AVR is in the house!

Last week I purchased the AVR ISP mkII programmer for the Atmel AVR series of chips and I had previously bought some ATtiny26 chips for use in motor controllers, line sensors, etc.

I set up AVR Studio 4 on Windows and it seemed to work out nicely although I didn't actually try any programming. I booted my Ubuntu linux and installed the avr stuff which also seemed to work out nicely. I also did a small blinking LED program in C to test it out and it worked out nicely with the avr-gcc and all.

My overall plan is to upgrade my RC monster truck which was previously controlled by a PICAXE 40X1 in a simple line following configuration. The new version will have several modules that will communicate over I2C and RS232 (for talking with the CMUCam3). Overall control will be handled by an LPC-2106 ARM7 controller. The main goal for this truck is still to do fairly well in the DTU RoboCup competition. Last year was a disaster!

I read the datasheet for the ATtiny26 and that little critter is a very nice critter. It comes in a 20-pin DIP and has 11ADC channels (!), 2 PWM outputs and hardware supported I2C communication. Of course it is not as cheap as getting free PIC samples from Microchip, but each chip cost me around 5 USD so it's no big deal.

Nice. The AVRs looked

Nice.

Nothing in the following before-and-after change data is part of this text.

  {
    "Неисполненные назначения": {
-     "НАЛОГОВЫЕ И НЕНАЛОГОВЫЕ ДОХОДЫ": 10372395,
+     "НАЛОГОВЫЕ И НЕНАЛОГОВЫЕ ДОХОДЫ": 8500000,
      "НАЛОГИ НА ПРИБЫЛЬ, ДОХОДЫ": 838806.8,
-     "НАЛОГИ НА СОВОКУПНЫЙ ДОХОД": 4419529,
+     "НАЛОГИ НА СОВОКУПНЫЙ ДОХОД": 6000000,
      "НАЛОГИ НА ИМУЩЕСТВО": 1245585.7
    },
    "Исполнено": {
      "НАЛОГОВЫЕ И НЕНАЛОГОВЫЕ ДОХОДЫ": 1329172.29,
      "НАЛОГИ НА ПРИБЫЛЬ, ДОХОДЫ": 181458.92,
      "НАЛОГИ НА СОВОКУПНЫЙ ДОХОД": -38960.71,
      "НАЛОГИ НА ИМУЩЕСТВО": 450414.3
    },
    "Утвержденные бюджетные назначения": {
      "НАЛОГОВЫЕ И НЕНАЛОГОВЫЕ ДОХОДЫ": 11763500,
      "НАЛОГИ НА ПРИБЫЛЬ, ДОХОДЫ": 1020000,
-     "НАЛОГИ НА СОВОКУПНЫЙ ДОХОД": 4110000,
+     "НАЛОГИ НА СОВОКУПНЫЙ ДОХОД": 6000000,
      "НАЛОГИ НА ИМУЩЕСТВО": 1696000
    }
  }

The AVRs looked interesting, and I like that there’s a gcc module for it so that you can compile it in Linux with standard tools. (I’m using SDCC to program my PICs in Linux, but it seems to use its own dialect of C, so most PIC code I find online doesn’t compile in SDCC without porting it). Eventually I’d like to pick up an AVR programmer and learn to program those chips too. Thanks for the post.

Dan

I love AVR, trouble is it

I love AVR, trouble is it takes sooo very long to get from your idea to it actually working, i bulk bough a load of the ATTINY13’s for the firefly project by mr alex weber - http://www.instructables.com/id/Synchronizing-Fireflies/ have quite a few of these now and they work a treat :smiley: lovely in fact.

Weird. AVR’s just left my
Weird. AVR’s just left my house, and PICAXE just arrived. I still have some ATtiny 2313’s, though, if anyone wants them.

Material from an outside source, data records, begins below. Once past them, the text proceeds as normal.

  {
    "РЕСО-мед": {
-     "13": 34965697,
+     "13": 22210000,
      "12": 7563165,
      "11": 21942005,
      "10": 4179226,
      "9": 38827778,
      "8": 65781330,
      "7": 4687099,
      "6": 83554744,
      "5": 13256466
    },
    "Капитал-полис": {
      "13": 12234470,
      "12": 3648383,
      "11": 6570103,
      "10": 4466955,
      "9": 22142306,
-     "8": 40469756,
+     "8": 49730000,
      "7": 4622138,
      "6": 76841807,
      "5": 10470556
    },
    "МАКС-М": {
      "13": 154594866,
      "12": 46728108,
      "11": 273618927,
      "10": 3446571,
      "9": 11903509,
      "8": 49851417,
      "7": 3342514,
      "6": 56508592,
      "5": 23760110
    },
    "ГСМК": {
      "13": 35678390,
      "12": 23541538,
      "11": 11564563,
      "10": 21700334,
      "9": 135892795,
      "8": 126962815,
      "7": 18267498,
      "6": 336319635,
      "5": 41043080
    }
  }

Rapid have them on a three

Rapid have them on a three week lead in, how much do you want for them and how many do you have?

How many do you have? I’ve
How many do you have? I’ve got one here I’m using, and I wouldn’t mind getting a couple more. I could pay you with paypal for shipping or something.

Got me an olimex stk500v2,

Got me an olimex stk500v2, ATtiny13 and one of the boards.

After much fiddling around and several days of trying to figure some of this sh!t out, I finally got things working.

Originally I had tried to breadboard the ATiny13 but that didn’t work so I opted to get one of the proto boards.

I think I got the blink working, though with some borrowed code that I don’t know if it should have a certain define…but i do get voltage spikes(no leds connected at the moment) on the pins I have set up.

Now to learn what the heck all of the avrstudio stuff is…

Seems that the avr has a huge following, but it’s pretty scattered and finding info on just learning some stuff is not centrally located…Does anyone have any recommendations? I’ve been to avrfreaks…I done lookups on google…been to hackaday…just doesn’t seem like there are any good tutorials or even getting started pages…

Maybe I’ll add my exp to my blog so people can learn from my exp.

I hear ya…

I haven’t yet made the jump from Arduino to bare AVRs due to that same problem. I want a “AVR programming fro Dummies” guide book.

I did find this last week that seems OK:

http://metku.net/index.html?path=articles/microcontroller-part-1/index_eng

http://metku.net/index.html?path=articles/microcontroller-part-2/index_eng

 

Welp, I’ve got to head to

Welp, I’ve got to head to work right now, but I’ll write something up on my exp with the setup that I have when I get home this eve. It took a while to learn what is what due to just attempting different things and not knowing what I was doing.

The topics I’ll touch on are.

The chip, the programmer, the board setup, the avrstudio app, things I learned on how to set everything up and some very useful tips and tricks that saved my ass from fuse hosage. I think it’s pretty simple after you know some of the basics. I’ll take a look at those links though as well as they might cover some of the same material.